Spike in Hate and Violence Against AAPI Community

It's not just Atlanta. It's not just New York City or San Francisco - or Philadelphia. It's not only about violence against women of Asian descent. Hate against the Asian American Pacific Islander (AAPI) community did not start last week with the killing of six women in Atlanta.

The Atlanta shootings came after a year of mounting anti-Asian violence as nearly 4000 anti-Asian hate incidents were (under) reported nationwide, with 97 in Pennsylvania and 59 in New Jersey, according to research from Stop AAPI Hate. In Philadelphia, home to 120,00 Asian residents, reports to the city of anti-Asian American hate tripled between 2019 and 2020.

An increase in violence against Asian Americans during the COVID-19 pandemic was, in part, enabled by the racist rhetoric of blame by our nation's leaders. It was reported that some patients hospitalized for Covid refused treatment from Asian American physicians and health care workers. Many aggressions were directed toward women of all ages, including seniors. As recently as the end of March, they have been spat upon, pushed, thrown to the ground, accosted, had their faces slapped, slashed, and time and time again, with white men cursing and shouting "Go back home where you belong." More times than not, bystanders did nothing to stop the attack or help the women (or men) who were victimized.

Historically, our culture, movies and entertainment, social media, and American white men have stereotyped Asian women as "sensuous, seductive, figures of lust" that have dehumanized and hypersexualized Asian women, fetishizing an entire population of women. There is also the myth that many Asian women are victims of human trafficking.

The women murdered in Atlanta were mothers, a business owner, and an avid cook. Four were aged 52, 61, 63, 74. Four were American citizens. Most were struggling to make ends meet. They led quiet lives of long hours and hard work.

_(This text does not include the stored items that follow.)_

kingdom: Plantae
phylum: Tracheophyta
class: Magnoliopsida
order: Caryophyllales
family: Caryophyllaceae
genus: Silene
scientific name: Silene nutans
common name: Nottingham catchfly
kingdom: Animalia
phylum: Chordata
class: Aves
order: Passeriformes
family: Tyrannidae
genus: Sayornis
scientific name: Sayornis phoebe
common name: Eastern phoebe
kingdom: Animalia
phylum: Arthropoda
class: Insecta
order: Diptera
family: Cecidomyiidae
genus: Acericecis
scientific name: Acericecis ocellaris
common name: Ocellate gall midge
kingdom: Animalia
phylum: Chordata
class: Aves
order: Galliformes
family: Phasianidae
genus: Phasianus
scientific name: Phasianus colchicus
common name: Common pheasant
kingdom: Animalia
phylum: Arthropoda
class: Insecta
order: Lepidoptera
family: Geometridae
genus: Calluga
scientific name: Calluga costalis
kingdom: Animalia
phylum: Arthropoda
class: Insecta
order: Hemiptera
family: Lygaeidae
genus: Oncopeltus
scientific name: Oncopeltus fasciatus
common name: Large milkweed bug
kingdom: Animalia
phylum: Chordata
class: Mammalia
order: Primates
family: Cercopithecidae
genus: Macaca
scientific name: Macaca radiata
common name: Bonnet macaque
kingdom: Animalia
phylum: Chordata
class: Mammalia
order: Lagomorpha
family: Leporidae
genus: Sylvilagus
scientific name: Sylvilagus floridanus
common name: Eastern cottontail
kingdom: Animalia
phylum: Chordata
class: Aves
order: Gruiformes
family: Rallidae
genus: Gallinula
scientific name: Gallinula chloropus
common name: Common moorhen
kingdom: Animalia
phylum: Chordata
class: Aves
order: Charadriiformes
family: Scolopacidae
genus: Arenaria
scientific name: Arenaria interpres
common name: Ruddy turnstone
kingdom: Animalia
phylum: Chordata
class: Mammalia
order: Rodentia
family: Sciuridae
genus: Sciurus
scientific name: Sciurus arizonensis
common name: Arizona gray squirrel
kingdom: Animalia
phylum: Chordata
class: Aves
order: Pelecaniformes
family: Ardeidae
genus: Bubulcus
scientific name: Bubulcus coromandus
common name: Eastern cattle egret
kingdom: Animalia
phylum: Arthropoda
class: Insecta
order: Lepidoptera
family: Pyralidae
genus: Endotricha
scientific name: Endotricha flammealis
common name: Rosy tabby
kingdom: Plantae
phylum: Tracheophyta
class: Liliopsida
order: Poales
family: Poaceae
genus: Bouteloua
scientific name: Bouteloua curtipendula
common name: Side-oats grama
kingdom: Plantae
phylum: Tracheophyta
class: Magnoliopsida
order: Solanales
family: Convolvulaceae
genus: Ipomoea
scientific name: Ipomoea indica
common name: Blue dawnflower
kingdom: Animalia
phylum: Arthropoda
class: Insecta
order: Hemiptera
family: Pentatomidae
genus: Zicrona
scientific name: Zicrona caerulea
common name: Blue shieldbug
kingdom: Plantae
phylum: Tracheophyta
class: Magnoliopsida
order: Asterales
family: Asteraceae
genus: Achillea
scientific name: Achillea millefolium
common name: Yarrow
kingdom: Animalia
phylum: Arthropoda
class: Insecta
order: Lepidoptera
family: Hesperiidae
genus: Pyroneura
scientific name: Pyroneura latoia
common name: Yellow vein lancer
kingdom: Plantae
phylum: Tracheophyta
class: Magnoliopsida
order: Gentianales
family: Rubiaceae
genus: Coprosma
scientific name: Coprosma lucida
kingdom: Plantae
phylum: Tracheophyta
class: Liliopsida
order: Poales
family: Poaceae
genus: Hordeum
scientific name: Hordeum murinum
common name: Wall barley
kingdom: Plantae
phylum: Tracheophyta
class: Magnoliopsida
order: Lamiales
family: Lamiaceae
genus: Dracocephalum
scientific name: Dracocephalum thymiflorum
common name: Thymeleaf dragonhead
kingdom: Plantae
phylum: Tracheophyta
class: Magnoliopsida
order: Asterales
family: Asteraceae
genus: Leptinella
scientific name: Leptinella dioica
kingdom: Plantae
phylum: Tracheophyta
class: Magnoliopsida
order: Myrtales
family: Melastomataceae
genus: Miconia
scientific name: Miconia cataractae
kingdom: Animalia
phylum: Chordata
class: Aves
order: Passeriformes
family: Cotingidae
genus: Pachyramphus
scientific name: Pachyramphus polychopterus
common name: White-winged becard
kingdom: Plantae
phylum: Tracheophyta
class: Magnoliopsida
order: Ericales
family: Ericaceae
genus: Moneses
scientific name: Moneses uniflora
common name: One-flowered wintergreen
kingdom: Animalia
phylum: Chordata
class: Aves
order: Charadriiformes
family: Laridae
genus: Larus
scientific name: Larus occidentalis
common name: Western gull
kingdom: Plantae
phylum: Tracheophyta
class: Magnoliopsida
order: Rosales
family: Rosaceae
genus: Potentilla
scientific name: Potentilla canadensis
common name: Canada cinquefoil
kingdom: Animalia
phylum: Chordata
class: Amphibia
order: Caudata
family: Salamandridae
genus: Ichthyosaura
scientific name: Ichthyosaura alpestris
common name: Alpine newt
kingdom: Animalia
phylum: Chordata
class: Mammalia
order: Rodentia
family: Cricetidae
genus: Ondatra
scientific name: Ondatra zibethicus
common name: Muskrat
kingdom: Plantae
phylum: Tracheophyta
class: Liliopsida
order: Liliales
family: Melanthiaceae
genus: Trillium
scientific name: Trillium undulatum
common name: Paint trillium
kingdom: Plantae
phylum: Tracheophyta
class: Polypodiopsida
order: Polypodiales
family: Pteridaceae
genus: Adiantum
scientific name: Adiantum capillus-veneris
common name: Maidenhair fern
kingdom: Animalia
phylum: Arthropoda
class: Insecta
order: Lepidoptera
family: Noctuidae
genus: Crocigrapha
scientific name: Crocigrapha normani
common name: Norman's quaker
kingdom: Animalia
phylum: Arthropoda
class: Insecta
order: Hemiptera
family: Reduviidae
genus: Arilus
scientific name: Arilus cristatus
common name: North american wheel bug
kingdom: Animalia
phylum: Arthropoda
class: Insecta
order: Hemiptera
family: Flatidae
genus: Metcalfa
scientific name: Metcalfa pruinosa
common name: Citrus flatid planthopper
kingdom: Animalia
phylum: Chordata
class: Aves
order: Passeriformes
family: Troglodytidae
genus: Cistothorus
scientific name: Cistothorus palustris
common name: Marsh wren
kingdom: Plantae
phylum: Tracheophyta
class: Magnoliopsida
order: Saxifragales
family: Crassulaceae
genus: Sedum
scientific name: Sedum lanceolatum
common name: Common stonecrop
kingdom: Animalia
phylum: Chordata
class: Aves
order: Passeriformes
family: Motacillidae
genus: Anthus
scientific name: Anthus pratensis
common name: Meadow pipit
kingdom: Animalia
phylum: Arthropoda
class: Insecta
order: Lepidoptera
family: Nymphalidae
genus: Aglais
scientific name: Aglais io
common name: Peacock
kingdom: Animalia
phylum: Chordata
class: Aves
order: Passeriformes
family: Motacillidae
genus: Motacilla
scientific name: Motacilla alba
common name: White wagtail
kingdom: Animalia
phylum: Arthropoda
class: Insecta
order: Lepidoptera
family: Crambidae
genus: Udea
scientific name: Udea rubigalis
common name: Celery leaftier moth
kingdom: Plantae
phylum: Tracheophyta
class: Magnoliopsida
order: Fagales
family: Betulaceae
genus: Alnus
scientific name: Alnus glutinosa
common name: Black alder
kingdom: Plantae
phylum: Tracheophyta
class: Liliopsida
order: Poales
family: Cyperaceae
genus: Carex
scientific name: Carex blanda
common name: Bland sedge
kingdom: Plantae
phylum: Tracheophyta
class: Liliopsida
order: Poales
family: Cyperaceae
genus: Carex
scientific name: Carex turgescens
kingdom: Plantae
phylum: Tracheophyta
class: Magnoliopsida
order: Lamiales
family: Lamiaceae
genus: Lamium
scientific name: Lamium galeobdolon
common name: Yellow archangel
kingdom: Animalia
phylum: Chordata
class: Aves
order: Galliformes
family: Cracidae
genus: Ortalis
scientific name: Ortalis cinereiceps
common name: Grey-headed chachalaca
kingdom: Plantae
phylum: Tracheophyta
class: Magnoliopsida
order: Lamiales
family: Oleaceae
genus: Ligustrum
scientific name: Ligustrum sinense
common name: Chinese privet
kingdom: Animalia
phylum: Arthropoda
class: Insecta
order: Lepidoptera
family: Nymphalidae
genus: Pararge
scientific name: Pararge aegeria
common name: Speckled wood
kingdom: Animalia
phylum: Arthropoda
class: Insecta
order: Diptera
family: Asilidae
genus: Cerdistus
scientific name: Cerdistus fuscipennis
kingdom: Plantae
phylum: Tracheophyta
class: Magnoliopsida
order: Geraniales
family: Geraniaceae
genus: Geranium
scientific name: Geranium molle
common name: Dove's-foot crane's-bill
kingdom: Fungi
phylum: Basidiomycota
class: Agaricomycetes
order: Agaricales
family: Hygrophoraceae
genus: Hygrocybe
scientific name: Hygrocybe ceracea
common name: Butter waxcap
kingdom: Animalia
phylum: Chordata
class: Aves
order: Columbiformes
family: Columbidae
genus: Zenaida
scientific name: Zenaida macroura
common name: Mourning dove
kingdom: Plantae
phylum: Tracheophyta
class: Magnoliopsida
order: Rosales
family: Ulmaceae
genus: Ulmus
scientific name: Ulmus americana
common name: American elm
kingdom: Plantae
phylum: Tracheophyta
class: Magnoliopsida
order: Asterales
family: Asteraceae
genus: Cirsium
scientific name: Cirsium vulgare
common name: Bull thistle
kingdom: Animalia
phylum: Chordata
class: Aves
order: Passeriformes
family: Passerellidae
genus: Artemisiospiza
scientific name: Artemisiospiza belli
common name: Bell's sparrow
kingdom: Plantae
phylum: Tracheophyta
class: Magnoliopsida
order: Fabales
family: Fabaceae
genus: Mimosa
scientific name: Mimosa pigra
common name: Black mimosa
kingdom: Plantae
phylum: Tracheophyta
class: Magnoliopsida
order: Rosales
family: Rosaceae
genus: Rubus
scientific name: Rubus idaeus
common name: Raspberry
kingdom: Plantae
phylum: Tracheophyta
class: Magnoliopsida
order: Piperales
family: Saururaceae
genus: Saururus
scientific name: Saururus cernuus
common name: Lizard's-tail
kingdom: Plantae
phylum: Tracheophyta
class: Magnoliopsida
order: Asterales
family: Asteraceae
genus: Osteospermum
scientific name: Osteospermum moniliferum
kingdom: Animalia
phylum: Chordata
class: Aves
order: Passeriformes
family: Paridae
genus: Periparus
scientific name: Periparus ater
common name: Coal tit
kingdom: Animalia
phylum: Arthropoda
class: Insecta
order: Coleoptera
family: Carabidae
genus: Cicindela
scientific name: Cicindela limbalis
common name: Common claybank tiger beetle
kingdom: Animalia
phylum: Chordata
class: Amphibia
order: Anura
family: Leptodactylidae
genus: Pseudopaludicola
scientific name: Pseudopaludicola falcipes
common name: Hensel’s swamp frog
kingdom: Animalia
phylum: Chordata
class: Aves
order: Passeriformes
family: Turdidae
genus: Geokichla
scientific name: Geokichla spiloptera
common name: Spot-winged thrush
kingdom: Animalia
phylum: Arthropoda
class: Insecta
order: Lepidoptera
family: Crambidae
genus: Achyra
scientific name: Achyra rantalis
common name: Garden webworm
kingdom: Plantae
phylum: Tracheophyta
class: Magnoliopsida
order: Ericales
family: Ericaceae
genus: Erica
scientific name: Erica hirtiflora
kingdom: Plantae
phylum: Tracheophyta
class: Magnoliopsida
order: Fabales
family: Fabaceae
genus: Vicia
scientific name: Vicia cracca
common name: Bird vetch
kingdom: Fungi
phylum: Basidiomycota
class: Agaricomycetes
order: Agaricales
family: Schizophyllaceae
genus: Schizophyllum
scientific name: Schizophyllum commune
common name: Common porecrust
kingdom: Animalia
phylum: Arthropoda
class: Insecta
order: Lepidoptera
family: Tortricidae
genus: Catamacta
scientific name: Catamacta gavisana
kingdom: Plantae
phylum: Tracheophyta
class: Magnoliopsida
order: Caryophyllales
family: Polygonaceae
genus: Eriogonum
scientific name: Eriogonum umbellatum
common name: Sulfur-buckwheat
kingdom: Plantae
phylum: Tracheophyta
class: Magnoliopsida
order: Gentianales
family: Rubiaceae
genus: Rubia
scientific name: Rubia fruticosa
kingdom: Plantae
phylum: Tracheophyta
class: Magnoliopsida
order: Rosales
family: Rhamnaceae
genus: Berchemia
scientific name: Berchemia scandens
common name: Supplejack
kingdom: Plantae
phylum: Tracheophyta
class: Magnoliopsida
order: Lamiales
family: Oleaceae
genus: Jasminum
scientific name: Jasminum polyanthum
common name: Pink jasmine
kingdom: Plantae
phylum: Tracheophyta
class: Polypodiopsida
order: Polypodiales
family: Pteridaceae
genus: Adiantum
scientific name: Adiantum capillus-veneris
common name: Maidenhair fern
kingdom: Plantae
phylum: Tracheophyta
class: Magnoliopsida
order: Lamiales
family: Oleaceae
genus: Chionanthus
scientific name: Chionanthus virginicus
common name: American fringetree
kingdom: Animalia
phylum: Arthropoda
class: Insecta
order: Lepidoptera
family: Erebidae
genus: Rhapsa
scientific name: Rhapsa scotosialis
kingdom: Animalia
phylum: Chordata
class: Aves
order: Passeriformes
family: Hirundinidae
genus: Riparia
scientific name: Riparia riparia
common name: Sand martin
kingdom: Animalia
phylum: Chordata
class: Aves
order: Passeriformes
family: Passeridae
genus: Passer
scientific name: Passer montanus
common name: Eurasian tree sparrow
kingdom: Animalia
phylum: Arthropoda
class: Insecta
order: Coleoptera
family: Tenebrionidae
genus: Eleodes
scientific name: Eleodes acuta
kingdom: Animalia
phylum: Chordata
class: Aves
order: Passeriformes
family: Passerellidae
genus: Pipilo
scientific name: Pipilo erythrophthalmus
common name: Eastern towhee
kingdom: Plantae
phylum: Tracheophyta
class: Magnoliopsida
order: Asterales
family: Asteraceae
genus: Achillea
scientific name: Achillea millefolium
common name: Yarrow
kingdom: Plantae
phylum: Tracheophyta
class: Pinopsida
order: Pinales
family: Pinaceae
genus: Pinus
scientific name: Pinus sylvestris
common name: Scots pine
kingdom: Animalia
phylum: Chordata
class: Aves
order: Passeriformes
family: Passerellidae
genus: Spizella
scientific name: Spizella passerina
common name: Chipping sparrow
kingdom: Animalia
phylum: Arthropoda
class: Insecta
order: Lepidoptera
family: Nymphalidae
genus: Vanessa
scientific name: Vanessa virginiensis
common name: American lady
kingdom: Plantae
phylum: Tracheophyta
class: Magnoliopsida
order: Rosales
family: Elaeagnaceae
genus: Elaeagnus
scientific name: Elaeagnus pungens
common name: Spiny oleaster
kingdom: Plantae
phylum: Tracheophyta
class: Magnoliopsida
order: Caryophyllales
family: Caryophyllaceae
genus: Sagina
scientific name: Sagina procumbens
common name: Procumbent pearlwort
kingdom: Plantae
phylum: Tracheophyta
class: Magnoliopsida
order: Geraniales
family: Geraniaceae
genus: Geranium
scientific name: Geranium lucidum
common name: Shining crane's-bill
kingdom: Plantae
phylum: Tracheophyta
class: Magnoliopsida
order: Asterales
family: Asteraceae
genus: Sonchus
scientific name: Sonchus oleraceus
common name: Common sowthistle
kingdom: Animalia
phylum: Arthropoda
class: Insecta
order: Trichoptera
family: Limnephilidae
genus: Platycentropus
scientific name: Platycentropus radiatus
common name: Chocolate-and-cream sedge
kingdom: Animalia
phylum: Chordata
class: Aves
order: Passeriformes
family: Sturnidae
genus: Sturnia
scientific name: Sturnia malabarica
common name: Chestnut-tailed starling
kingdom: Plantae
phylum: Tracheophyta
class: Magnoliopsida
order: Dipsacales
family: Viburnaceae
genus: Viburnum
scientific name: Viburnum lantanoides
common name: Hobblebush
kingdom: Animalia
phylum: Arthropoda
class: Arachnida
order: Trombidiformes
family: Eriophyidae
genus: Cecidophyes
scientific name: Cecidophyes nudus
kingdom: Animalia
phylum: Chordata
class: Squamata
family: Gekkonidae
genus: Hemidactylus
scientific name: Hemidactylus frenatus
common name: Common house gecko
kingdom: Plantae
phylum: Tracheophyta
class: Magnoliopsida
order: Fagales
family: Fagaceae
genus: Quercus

Americans gathered across the nation in solidarity rallying against anti-Asian hate.

"I want us to be here in grief, but out of a history of strength," stated Philadelphia Councilmember Helen Gym to the local crowd. "We are here, and we will rise together."

Our foundation stands in support with the AAPI community. We grieve with our neighbors, service providers, and health care providers of Asian descent.